Texte fourni

______

Si les conseils généraux ont mal travaillé dans les missions que l’État leur avait confiées, il faut alors le prouver pour, en conséquence, justifier leur suppression par une évaluation précise. Cela ne veut pas dire non plus que les départements ne doivent pas évoluer. Rien n’empêche les départements (comme les régions) de monter des projets communs et de mutualiser des actions pour bénéficier d’effets de synergies positifs au service de la population, comme l’ont décidé par exemple les départements du Loiret, de l’Indre-et-Loire et du Loir-et-Cher.

______

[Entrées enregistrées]
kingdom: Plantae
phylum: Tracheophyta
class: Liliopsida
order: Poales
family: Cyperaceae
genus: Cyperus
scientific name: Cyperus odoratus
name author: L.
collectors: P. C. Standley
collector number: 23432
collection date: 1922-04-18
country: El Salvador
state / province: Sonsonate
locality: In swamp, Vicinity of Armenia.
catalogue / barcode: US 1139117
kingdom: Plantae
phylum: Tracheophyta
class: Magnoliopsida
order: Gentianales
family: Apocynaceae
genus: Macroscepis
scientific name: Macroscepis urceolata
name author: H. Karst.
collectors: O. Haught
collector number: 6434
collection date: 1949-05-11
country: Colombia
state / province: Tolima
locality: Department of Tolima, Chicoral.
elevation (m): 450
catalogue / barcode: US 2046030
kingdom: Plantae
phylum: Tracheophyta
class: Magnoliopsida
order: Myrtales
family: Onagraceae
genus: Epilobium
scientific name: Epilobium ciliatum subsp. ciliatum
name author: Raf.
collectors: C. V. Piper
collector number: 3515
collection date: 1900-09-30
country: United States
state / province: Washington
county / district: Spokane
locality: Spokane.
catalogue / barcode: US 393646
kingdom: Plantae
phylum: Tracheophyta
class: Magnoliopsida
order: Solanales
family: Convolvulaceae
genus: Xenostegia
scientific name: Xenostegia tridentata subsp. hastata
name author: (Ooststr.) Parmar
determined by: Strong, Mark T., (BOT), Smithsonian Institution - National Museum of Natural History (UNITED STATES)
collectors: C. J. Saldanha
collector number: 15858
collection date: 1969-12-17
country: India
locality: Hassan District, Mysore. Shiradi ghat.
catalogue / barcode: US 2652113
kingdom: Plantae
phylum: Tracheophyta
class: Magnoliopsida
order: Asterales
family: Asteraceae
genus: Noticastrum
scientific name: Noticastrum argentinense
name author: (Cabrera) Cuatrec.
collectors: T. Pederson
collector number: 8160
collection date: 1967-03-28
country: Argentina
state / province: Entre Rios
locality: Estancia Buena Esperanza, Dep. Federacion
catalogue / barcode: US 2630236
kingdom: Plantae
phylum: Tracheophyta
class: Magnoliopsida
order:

______

Consigne 1
D'après le texte sur les conseils généraux, par quel moyen faut-il justifier leur suppression ?
Consigne 2
Énumérez, s'il vous plaît, tous les départements nommés dans le texte sur les conseils généraux.
Consigne 3
Reprenez le texte sur les conseils généraux après sa dernière phrase et prolongez-le de quelques phrases.

Résultat 1
Par une évaluation précise prouvant qu'ils ont mal travaillé dans les missions que l'État leur avait confiées.

Résultat 2
Le Loiret, l'Indre-et-Loire, le Loir-et-Cher

Résultat 3
Il peut également y avoir localement des logiques géographiques qui justifient la fusion de départements. Mais là encore, toute coopération ou fusion, pour réussir, doit se fonder sur des initiatives locales, répondre à des exigences de concertation, être voulues par les citoyens et non résulter de dictats jacobins. La pérennité des départements de 1790 jusqu’à aujourd’hui, et l’attachement des populations qui a été constaté lors de l’application des normes européennes aux plaques minéralogiques, s’explique notamment par le fait qu’à l’époque, l’Assemblée Nationale n’a imposé ni un nombre fixe de départements, ni la délimitation des départements. Ce sont les habitants eux-mêmes, selon les « convenances locales », qui ont décidé des périmètres départementaux (10). Il en résulte d’ailleurs que la plupart des délimitations départementales se sont fondées sur de découpages plus anciens (par exemple, l’Aveyron correspond pratiquement à la délimitation du Rouergue, ou la Nièvre à celle du Nivernais). Cela renvoie donc à la question soulevée plus haut de l’importance de l’histoire.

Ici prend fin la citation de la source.